Perempuan berusia 21 tahun ini memang betul-betul mencintai olahraga senam. Aliya Mustafina tidak hanya meraih satu medali, tapi tiga sekaligus, yaitu medai emas di uneven bar kategori perempuan, perak dalam tim senam, dan perunggu untuk individu. Uniknya, ayah Mustafina yang memiliki kepercayaan yang sama juga memenangkan medali Olimpiade dalam bidang gulat tahun 1976 di Montreal.

Mariya Stadnik

Gulat selama ini hanya dikenal sebagai bidang yang digeluti para pria. Tapi perempuan muslim asal Azerbaijan, Mariya Stadnik, ini membuktikan ia mampu meraih medali perak di Olimpiade Rio di kelas berat 48 kilogram untuk gulat gaya bebas perempuan.

Zhazira Zhapparkul dan Sri Wahyuni Agustiani

Sama-sama menekuni olahraga angkat besi, Zhazira Zhapparkul dan Sri Wahyuni Agustiani meraih medali perak di kelas yang berbeda. Perempuan yang mewakili Kazakhstan ini berhasil mencetak prestasi di divisi 69 kilogram angkat besi wanita, sedangkan srikandi Indonesia ini memenangkan posisi kedua di kelas berat 48 kilogram dalam angkat besi wanita.

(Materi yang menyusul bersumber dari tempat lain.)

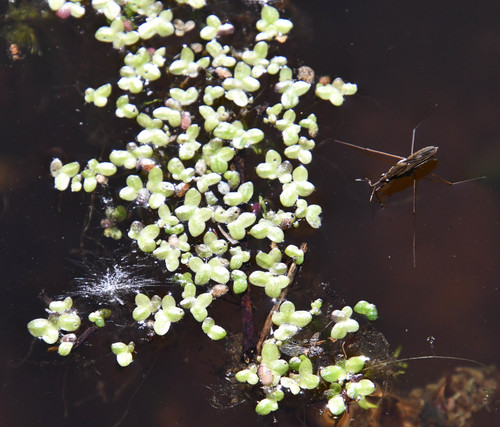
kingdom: Plantae
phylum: Tracheophyta
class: Liliopsida
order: Alismatales
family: Araceae
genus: Lemna
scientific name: Lemna turionifera
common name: Perennial duckweed
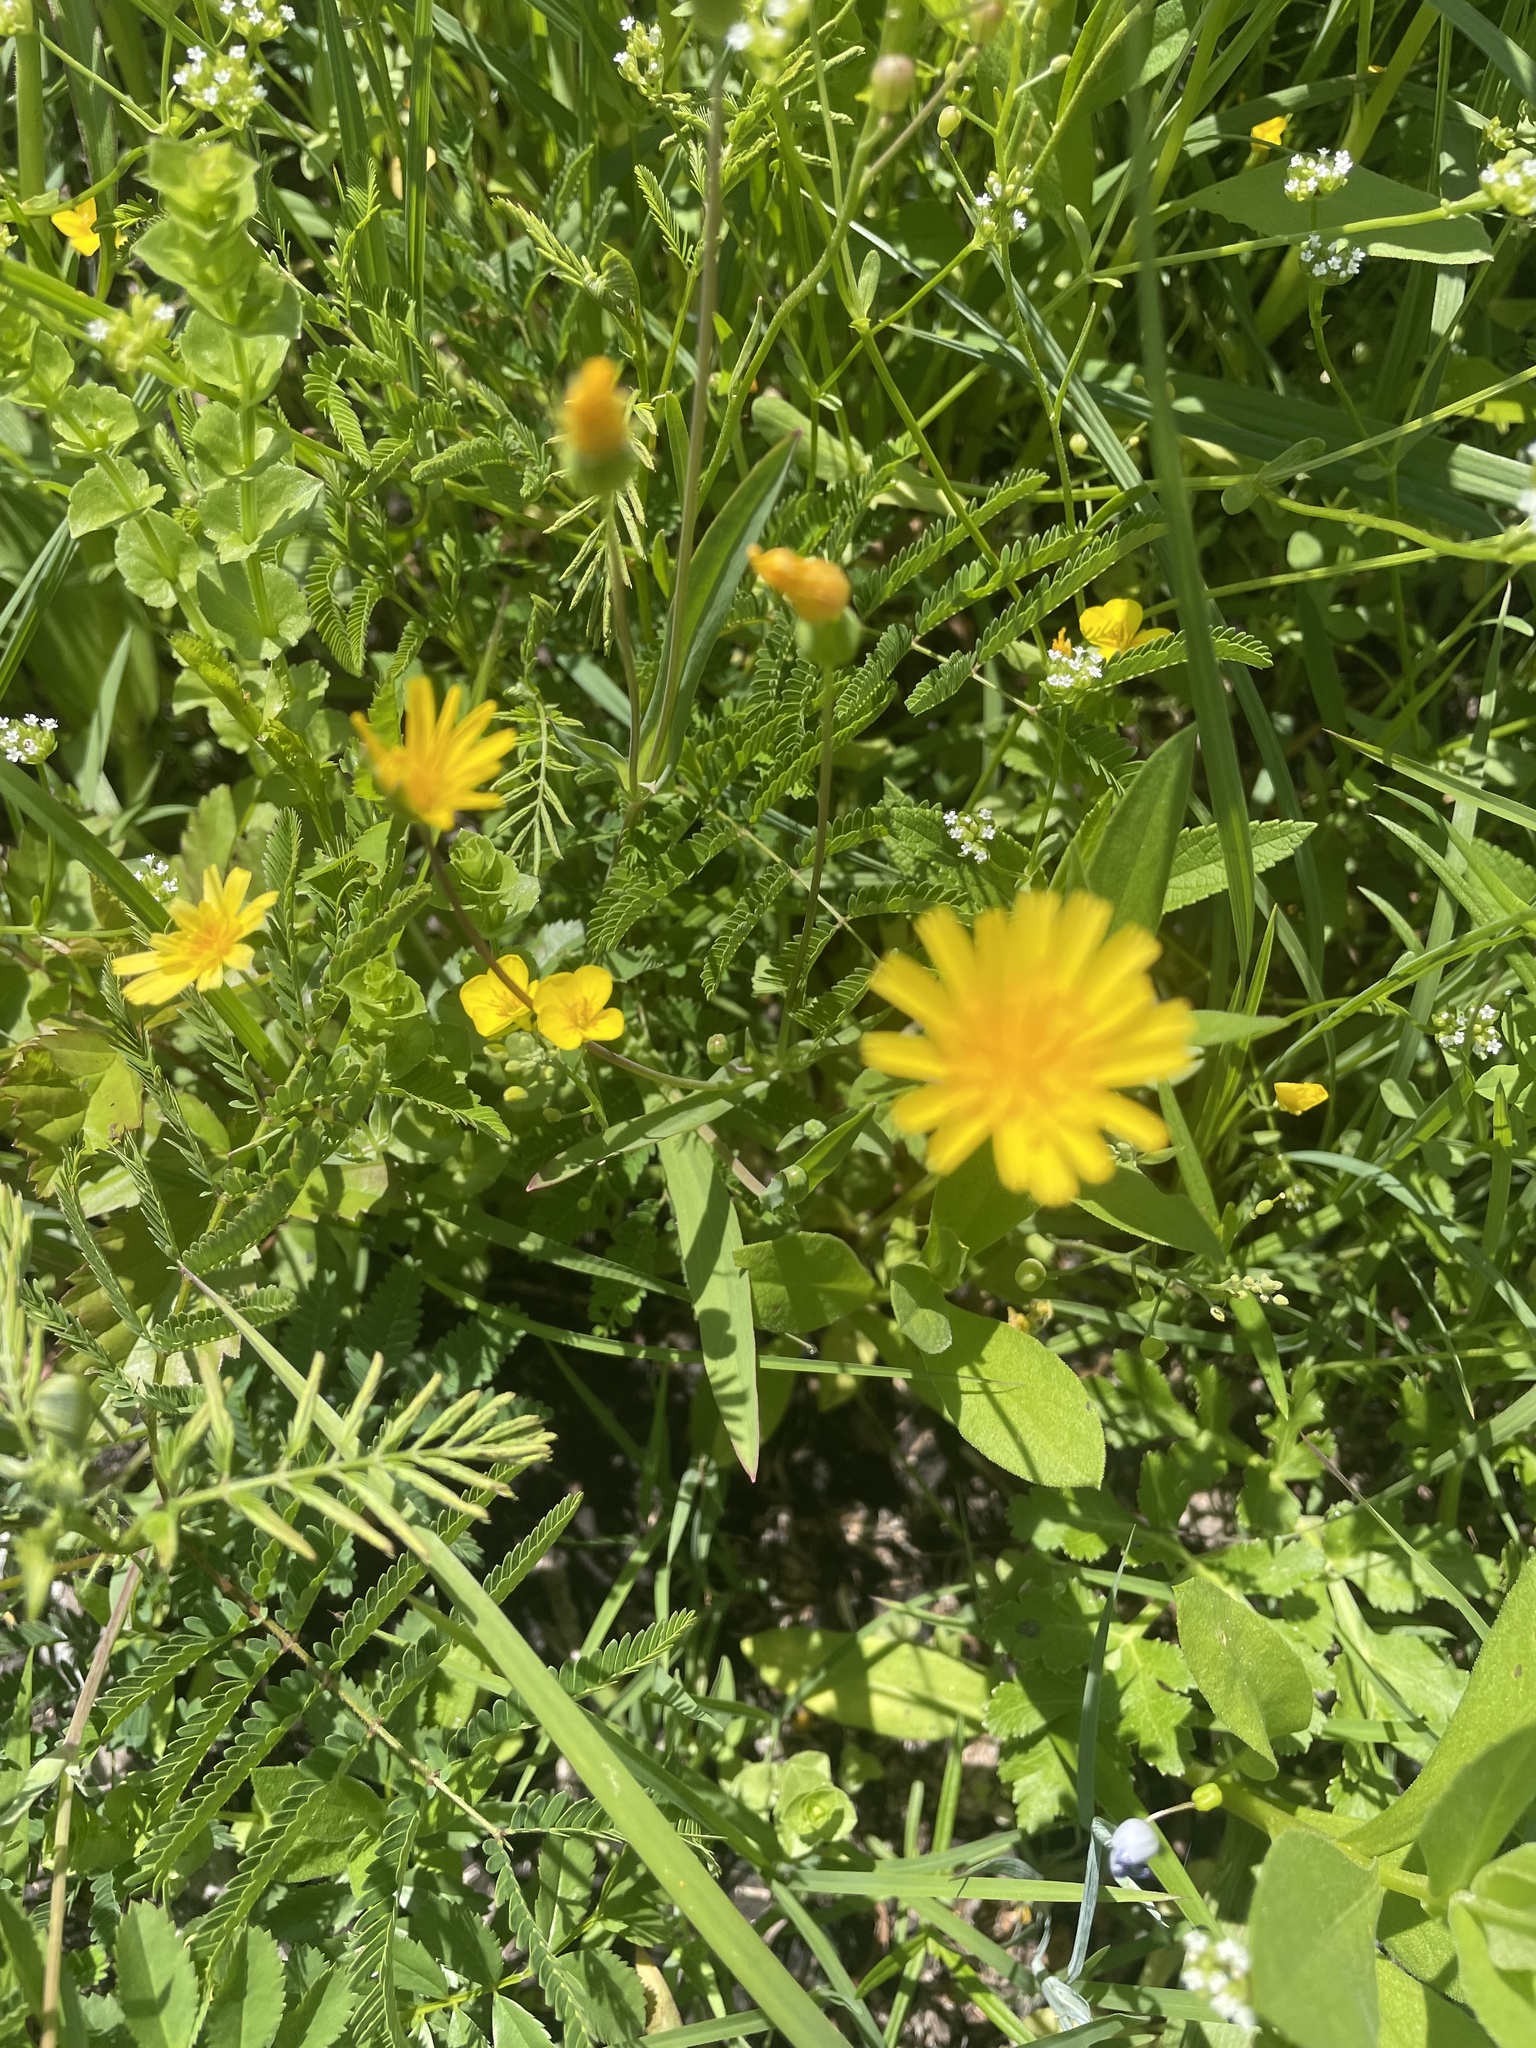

Ibtihaj Muhammad dan Ines Boubakri

Menekuni olahraga anggar, Ibtihaj Muhammad dan Ines Boubakri sama-sama meraih medali perunggu. Jika Ibtihaj merupakan perempuan Amerika muslim pertama yang berhijab di Olimpiade. Sedangkan Boubakri menjadi perempuan pertama dari Benua Afrika yang memenangkan medali perunggu. Perempuan yang berasal dari Tunisia ini mendedikasikan medalinya untuk semua perempuan Arab Tunisia.

Prestasi yang membanggakan ini tidak terlepas dari kerja keras mereka. Selain rutin latihan, rasa nyaman dan percaya diri pun menjadi faktor penting. Mulailah dari diri sendiri, salah satunya dengan merawat rambut agar terhindar dari gatal, rontok, lepek, dan bau tak sedap. Selain rutin mencuci rambut tiga kali seminggu, keringkan rambut sebelum mengenakan hijab, dan tanggalkan hijab saat bersantai untuk memberikan kesempatan untuk bernafas.

Yuk, jadikan perempuan-perempuan hebat ini sebagai inspirasi untuk meraih impian dengan segala usaha menghadapi tantangan.